_TASK ITEM_
I would like every record reproduced exactly, with the pictures left out.

_PROVIDED INFORMATION_
============================================================

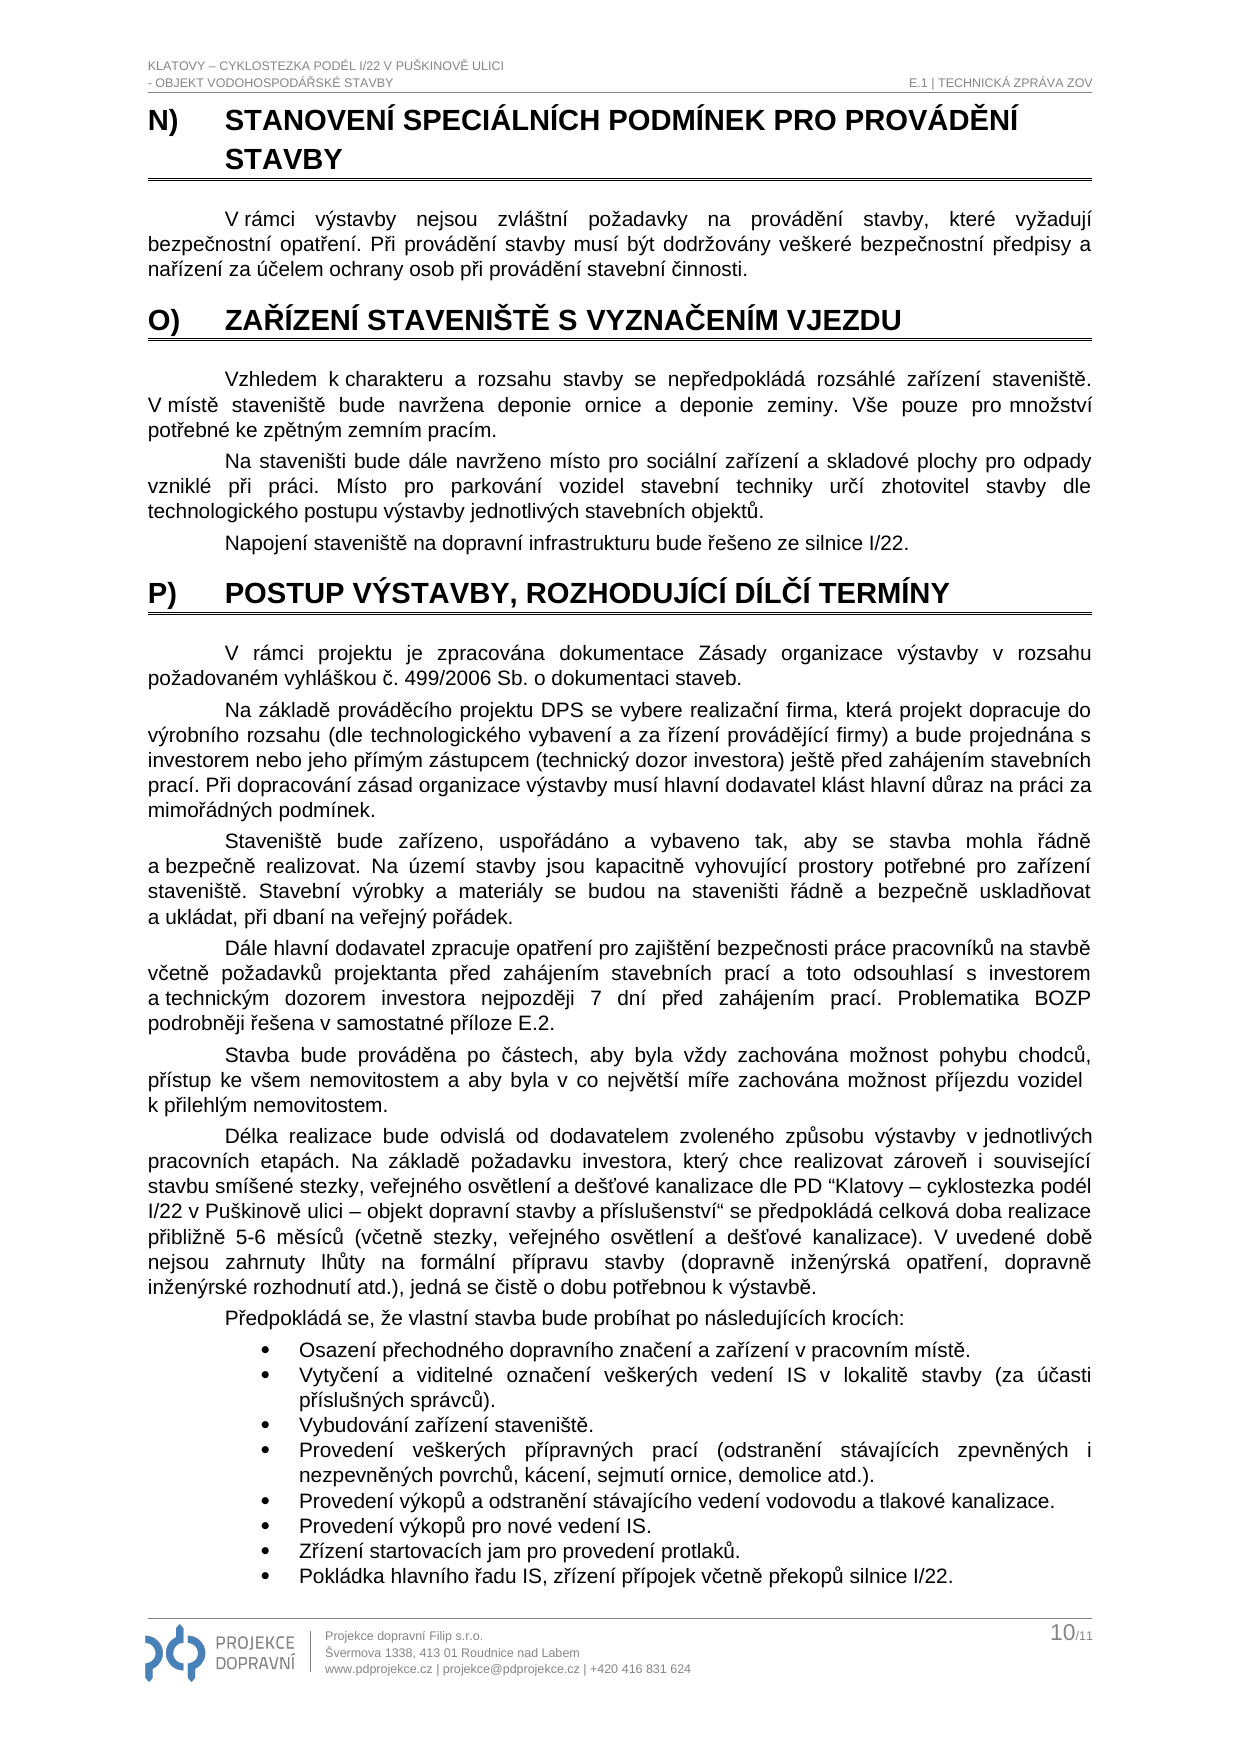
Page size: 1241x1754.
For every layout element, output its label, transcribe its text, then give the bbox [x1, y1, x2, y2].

text Předpokládá se, že vlastní stavba bude probíhat po následujících krocích: [148, 1306, 1092, 1330]
text Postup výstavby, rozhodující dílčí termíny [148, 576, 1092, 612]
text Na základě prováděcího projektu DPS se vybere realizační firma, která projekt dopracuje do výrobního rozsahu (dle technologického vybavení a za řízení provádějící firmy) a bude projednána s investorem nebo jeho přímým zástupcem (technický dozor investora) ještě před zahájením stavebních prací. Při dopracování zásad organizace výstavby musí hlavní dodavatel klást hlavní důraz na práci za mimořádných podmínek. [148, 697, 1092, 822]
text V rámci projektu je zpracována dokumentace Zásady organizace výstavby v rozsahu požadovaném vyhláškou č. 499/2006 Sb. o dokumentaci staveb. [148, 641, 1092, 690]
list Vybudování zařízení staveniště. [262, 1413, 1092, 1437]
list Zřízení startovacích jam pro provedení protlaků. [262, 1539, 1092, 1563]
text Délka realizace bude odvislá od dodavatelem zvoleného způsobu výstavby v jednotlivých pracovních etapách. Na základě požadavku investora, který chce realizovat zároveň i související stavbu smíšené stezky, veřejného osvětlení a dešťové kanalizace dle PD “Klatovy – cyklostezka podél I/22 v Puškinově ulici – objekt dopravní stavby a příslušenství“ se předpokládá celková doba realizace přibližně 5-6 měsíců (včetně stezky, veřejného osvětlení a dešťové kanalizace). V uvedené době nejsou zahrnuty lhůty na formální přípravu stavby (dopravně inženýrská opatření, dopravně inženýrské rozhodnutí atd.), jedná se čistě o dobu potřebnou k výstavbě. [148, 1124, 1092, 1299]
text Stavba bude prováděna po částech, aby byla vždy zachována možnost pohybu chodců, přístup ke všem nemovitostem a aby byla v co největší míře zachována možnost příjezdu vozidel k přilehlým nemovitostem. [148, 1042, 1092, 1117]
picture [142, 1621, 299, 1686]
text Dále hlavní dodavatel zpracuje opatření pro zajištění bezpečnosti práce pracovníků na stavbě včetně požadavků projektanta před zahájením stavebních prací a toto odsouhlasí s investorem a technickým dozorem investora nejpozději 7 dní před zahájením prací. Problematika BOZP podrobněji řešena v samostatné příloze E.2. [148, 936, 1092, 1035]
text Zařízení staveniště s vyznačením vjezdu [148, 303, 1092, 338]
list Provedení výkopů a odstranění stávajícího vedení vodovodu a tlakové kanalizace. [262, 1488, 1092, 1512]
list Vytyčení a viditelné označení veškerých vedení IS v lokalitě stavby (za účasti příslušných správců). [262, 1363, 1092, 1412]
text V rámci výstavby nejsou zvláštní požadavky na provádění stavby, které vyžadují bezpečnostní opatření. Při provádění stavby musí být dodržovány veškeré bezpečnostní předpisy a nařízení za účelem ochrany osob při provádění stavební činnosti. [148, 207, 1092, 281]
list Provedení veškerých přípravných prací (odstranění stávajících zpevněných i nezpevněných povrchů, kácení, sejmutí ornice, demolice atd.). [262, 1438, 1092, 1487]
text Stanovení speciálních podmínek pro provádění stavby [148, 103, 1092, 178]
text Na staveništi bude dále navrženo místo pro sociální zařízení a skladové plochy pro odpady vzniklé při práci. Místo pro parkování vozidel stavební techniky určí zhotovitel stavby dle technologického postupu výstavby jednotlivých stavebních objektů. [148, 449, 1092, 523]
text Vzhledem k charakteru a rozsahu stavby se nepředpokládá rozsáhlé zařízení staveniště. V místě staveniště bude navržena deponie ornice a deponie zeminy. Vše pouze pro množství potřebné ke zpětným zemním pracím. [148, 367, 1092, 441]
text Staveniště bude zařízeno, uspořádáno a vybaveno tak, aby se stavba mohla řádně a bezpečně realizovat. Na území stavby jsou kapacitně vyhovující prostory potřebné pro zařízení staveniště. Stavební výrobky a materiály se budou na staveništi řádně a bezpečně uskladňovat a ukládat, při dbaní na veřejný pořádek. [148, 829, 1092, 928]
text Napojení staveniště na dopravní infrastrukturu bude řešeno ze silnice I/22. [148, 530, 1092, 554]
list Pokládka hlavního řadu IS, zřízení přípojek včetně překopů silnice I/22. [262, 1564, 1092, 1588]
list Osazení přechodného dopravního značení a zařízení v pracovním místě. [262, 1337, 1092, 1361]
list Provedení výkopů pro nové vedení IS. [262, 1514, 1092, 1538]
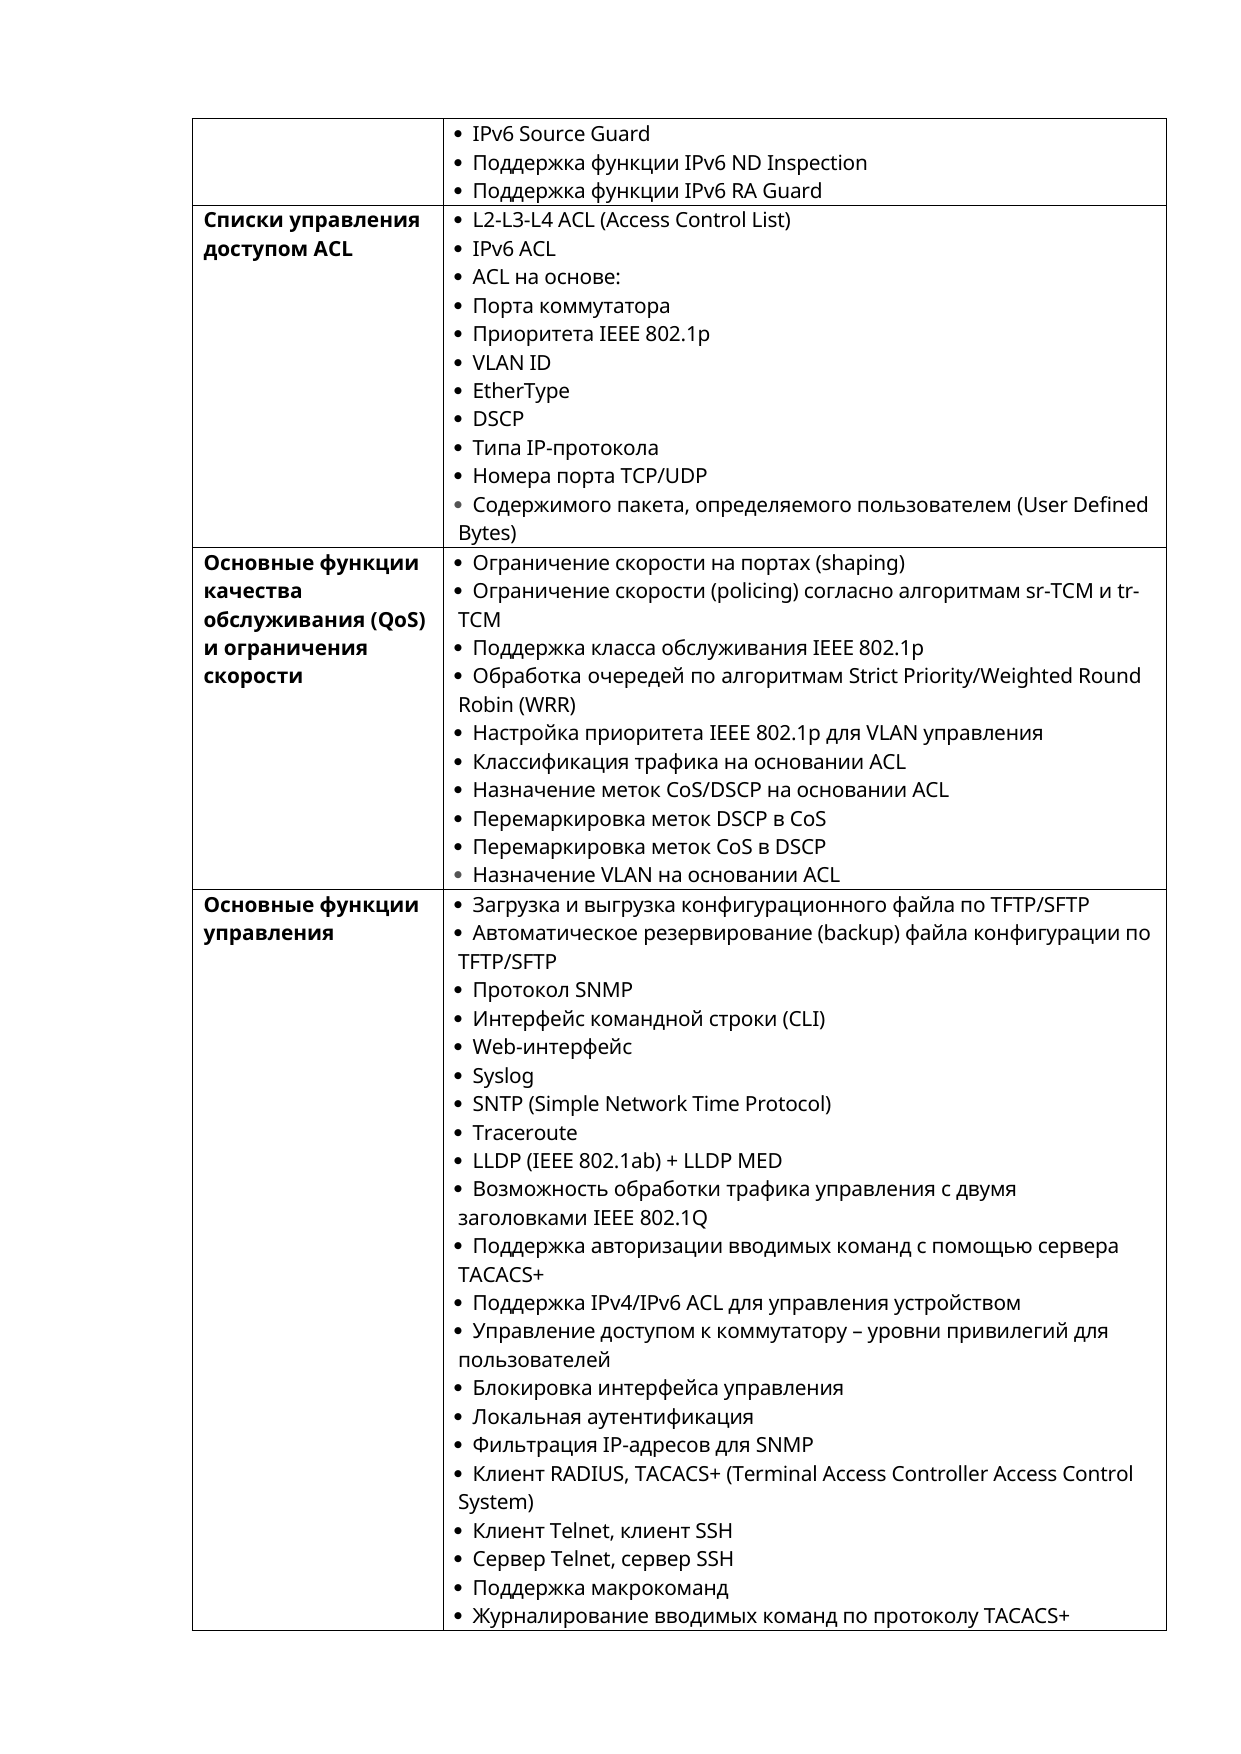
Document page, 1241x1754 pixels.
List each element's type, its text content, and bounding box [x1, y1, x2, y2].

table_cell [444, 119, 1166, 204]
table_cell Списки управления доступом ACL [193, 206, 443, 547]
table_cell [193, 890, 443, 1629]
table_cell Ограничение скорости на портах (shaping) Ограничение скорости (policing) согласно алгоритмам sr-TCM и tr-TCM Поддержка класса обслуживания IEEE 802.1p Обработка очередей по алгоритмам Strict Priority/Weighted Round Robin (WRR) Настройка приоритета IEEE 802.1p для VLAN управления Классификация трафика на основании ACL Назначение меток CoS/DSCP на основании ACL Перемаркировка меток DSCP в CoS Перемаркировка меток CoS в DSCP Назначение VLAN на основании ACL [444, 548, 1166, 889]
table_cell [193, 119, 443, 204]
table_cell Основные функции качества обслуживания (QoS) и ограничения скорости [193, 548, 443, 889]
table_cell L2-L3-L4 ACL (Access Control List) IPv6 ACL ACL на основе: Порта коммутатора Приоритета IEEE 802.1p VLAN ID EtherType DSCP Типа IP-протокола Номера порта TCP/UDP Содержимого пакета, определяемого пользователем (User Defined Bytes) [444, 206, 1166, 547]
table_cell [444, 890, 1166, 1629]
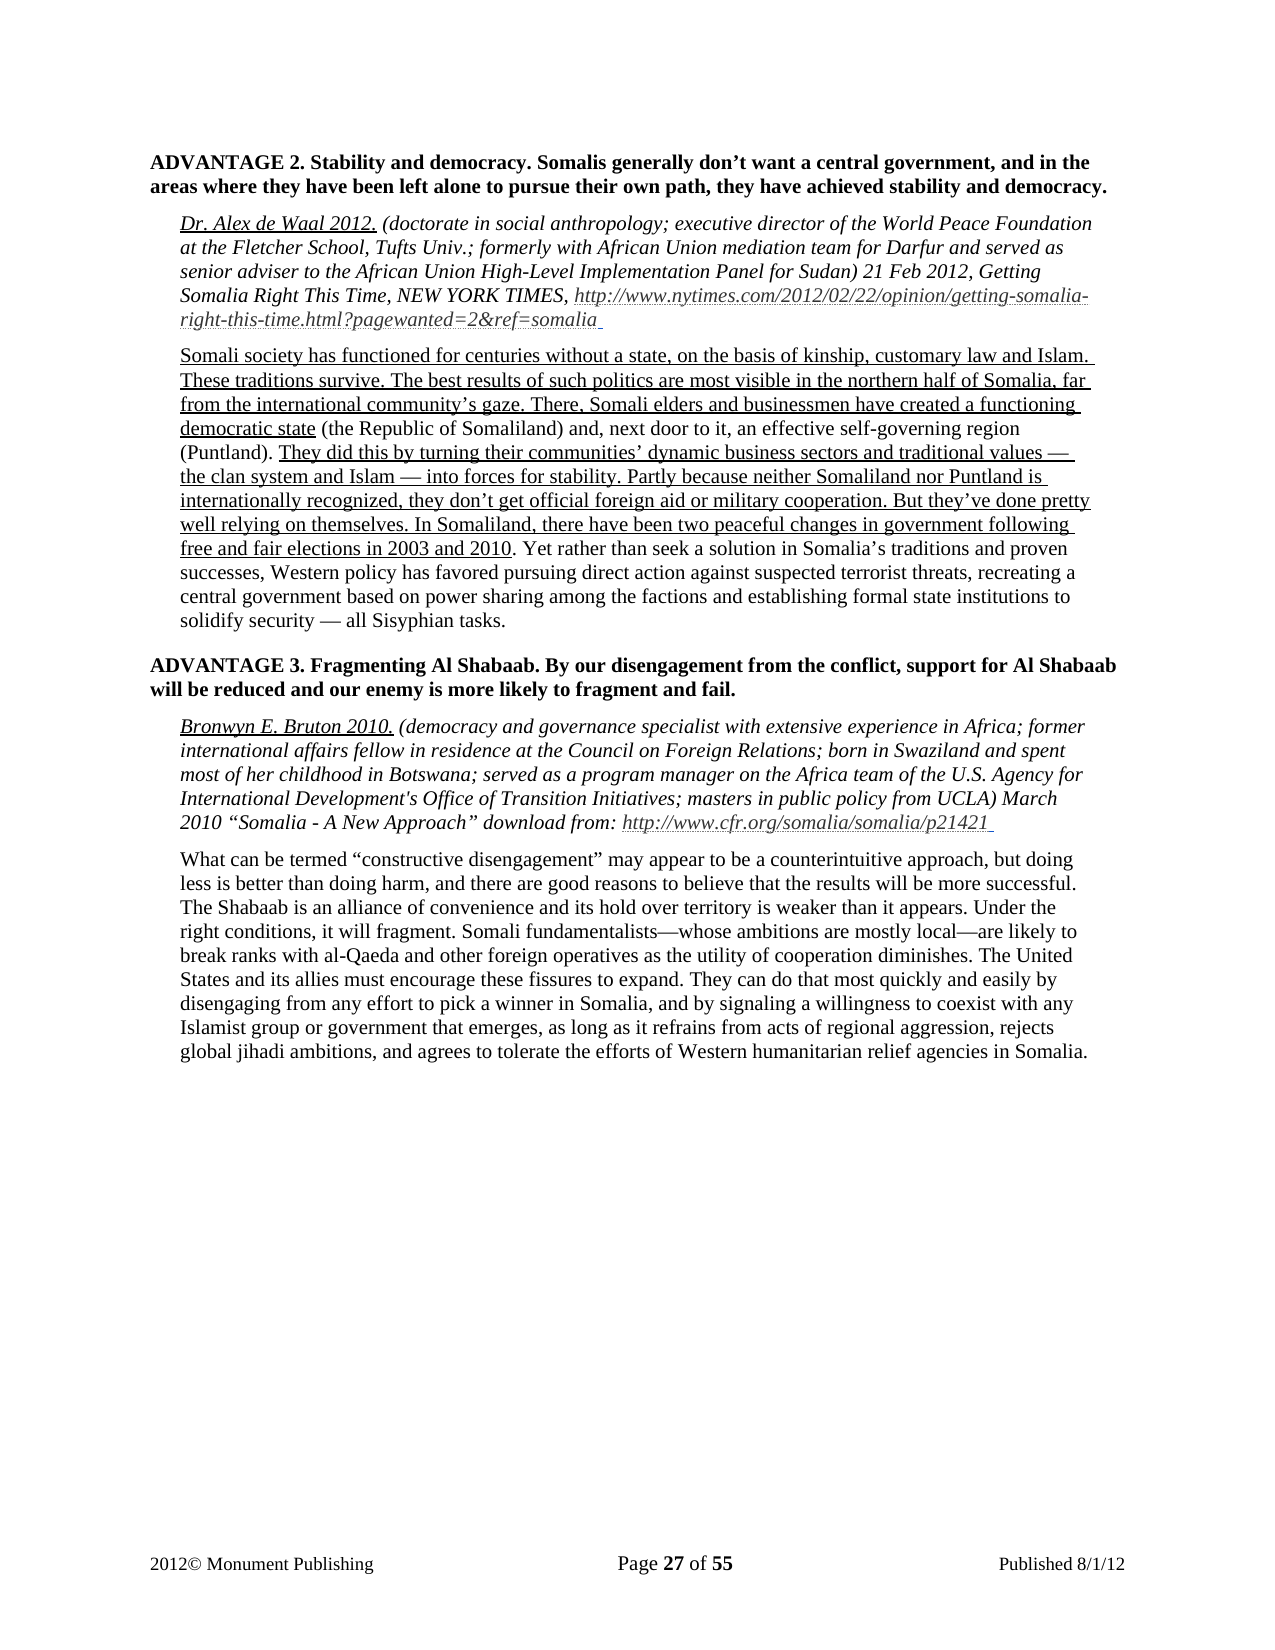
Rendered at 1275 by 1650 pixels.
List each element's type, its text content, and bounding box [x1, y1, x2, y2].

============================================================

_ANSWER SECTION_
Page size: 1241x1754.
For every layout element, output its label, transcribe its text, then give the bbox [x1, y1, x2, y2].

text Předpokládá se, že vlastní stavba bude probíhat po následujících krocích: [148, 1306, 1092, 1330]
text Postup výstavby, rozhodující dílčí termíny [148, 576, 1092, 612]
text Na základě prováděcího projektu DPS se vybere realizační firma, která projekt dopracuje do výrobního rozsahu (dle technologického vybavení a za řízení provádějící firmy) a bude projednána s investorem nebo jeho přímým zástupcem (technický dozor investora) ještě před zahájením stavebních prací. Při dopracování zásad organizace výstavby musí hlavní dodavatel klást hlavní důraz na práci za mimořádných podmínek. [148, 697, 1092, 822]
text V rámci projektu je zpracována dokumentace Zásady organizace výstavby v rozsahu požadovaném vyhláškou č. 499/2006 Sb. o dokumentaci staveb. [148, 641, 1092, 690]
list Vybudování zařízení staveniště. [262, 1413, 1092, 1437]
list Zřízení startovacích jam pro provedení protlaků. [262, 1539, 1092, 1563]
text Délka realizace bude odvislá od dodavatelem zvoleného způsobu výstavby v jednotlivých pracovních etapách. Na základě požadavku investora, který chce realizovat zároveň i související stavbu smíšené stezky, veřejného osvětlení a dešťové kanalizace dle PD “Klatovy – cyklostezka podél I/22 v Puškinově ulici – objekt dopravní stavby a příslušenství“ se předpokládá celková doba realizace přibližně 5-6 měsíců (včetně stezky, veřejného osvětlení a dešťové kanalizace). V uvedené době nejsou zahrnuty lhůty na formální přípravu stavby (dopravně inženýrská opatření, dopravně inženýrské rozhodnutí atd.), jedná se čistě o dobu potřebnou k výstavbě. [148, 1124, 1092, 1299]
text Stavba bude prováděna po částech, aby byla vždy zachována možnost pohybu chodců, přístup ke všem nemovitostem a aby byla v co největší míře zachována možnost příjezdu vozidel k přilehlým nemovitostem. [148, 1042, 1092, 1117]
picture [142, 1621, 299, 1686]
text Dále hlavní dodavatel zpracuje opatření pro zajištění bezpečnosti práce pracovníků na stavbě včetně požadavků projektanta před zahájením stavebních prací a toto odsouhlasí s investorem a technickým dozorem investora nejpozději 7 dní před zahájením prací. Problematika BOZP podrobněji řešena v samostatné příloze E.2. [148, 936, 1092, 1035]
text Zařízení staveniště s vyznačením vjezdu [148, 303, 1092, 338]
list Provedení výkopů a odstranění stávajícího vedení vodovodu a tlakové kanalizace. [262, 1488, 1092, 1512]
list Vytyčení a viditelné označení veškerých vedení IS v lokalitě stavby (za účasti příslušných správců). [262, 1363, 1092, 1412]
text V rámci výstavby nejsou zvláštní požadavky na provádění stavby, které vyžadují bezpečnostní opatření. Při provádění stavby musí být dodržovány veškeré bezpečnostní předpisy a nařízení za účelem ochrany osob při provádění stavební činnosti. [148, 207, 1092, 281]
list Provedení veškerých přípravných prací (odstranění stávajících zpevněných i nezpevněných povrchů, kácení, sejmutí ornice, demolice atd.). [262, 1438, 1092, 1487]
text Stanovení speciálních podmínek pro provádění stavby [148, 103, 1092, 178]
text Na staveništi bude dále navrženo místo pro sociální zařízení a skladové plochy pro odpady vzniklé při práci. Místo pro parkování vozidel stavební techniky určí zhotovitel stavby dle technologického postupu výstavby jednotlivých stavebních objektů. [148, 449, 1092, 523]
text Vzhledem k charakteru a rozsahu stavby se nepředpokládá rozsáhlé zařízení staveniště. V místě staveniště bude navržena deponie ornice a deponie zeminy. Vše pouze pro množství potřebné ke zpětným zemním pracím. [148, 367, 1092, 441]
text Staveniště bude zařízeno, uspořádáno a vybaveno tak, aby se stavba mohla řádně a bezpečně realizovat. Na území stavby jsou kapacitně vyhovující prostory potřebné pro zařízení staveniště. Stavební výrobky a materiály se budou na staveništi řádně a bezpečně uskladňovat a ukládat, při dbaní na veřejný pořádek. [148, 829, 1092, 928]
text Napojení staveniště na dopravní infrastrukturu bude řešeno ze silnice I/22. [148, 530, 1092, 554]
list Pokládka hlavního řadu IS, zřízení přípojek včetně překopů silnice I/22. [262, 1564, 1092, 1588]
list Osazení přechodného dopravního značení a zařízení v pracovním místě. [262, 1337, 1092, 1361]
list Provedení výkopů pro nové vedení IS. [262, 1514, 1092, 1538]
Document page, 1241x1754 pixels.
List each element's type, its text content, and bounding box [x1, y1, x2, y2].

table_cell [444, 119, 1166, 204]
table_cell Списки управления доступом ACL [193, 206, 443, 547]
table_cell [193, 890, 443, 1629]
table_cell Ограничение скорости на портах (shaping) Ограничение скорости (policing) согласно алгоритмам sr-TCM и tr-TCM Поддержка класса обслуживания IEEE 802.1p Обработка очередей по алгоритмам Strict Priority/Weighted Round Robin (WRR) Настройка приоритета IEEE 802.1p для VLAN управления Классификация трафика на основании ACL Назначение меток CoS/DSCP на основании ACL Перемаркировка меток DSCP в CoS Перемаркировка меток CoS в DSCP Назначение VLAN на основании ACL [444, 548, 1166, 889]
table_cell [193, 119, 443, 204]
table_cell Основные функции качества обслуживания (QoS) и ограничения скорости [193, 548, 443, 889]
table_cell L2-L3-L4 ACL (Access Control List) IPv6 ACL ACL на основе: Порта коммутатора Приоритета IEEE 802.1p VLAN ID EtherType DSCP Типа IP-протокола Номера порта TCP/UDP Содержимого пакета, определяемого пользователем (User Defined Bytes) [444, 206, 1166, 547]
table_cell [444, 890, 1166, 1629]
Rendered at 1275 by 1650 pixels.
List each element's type, its text content, and bounding box [x1, y1, x2, y2].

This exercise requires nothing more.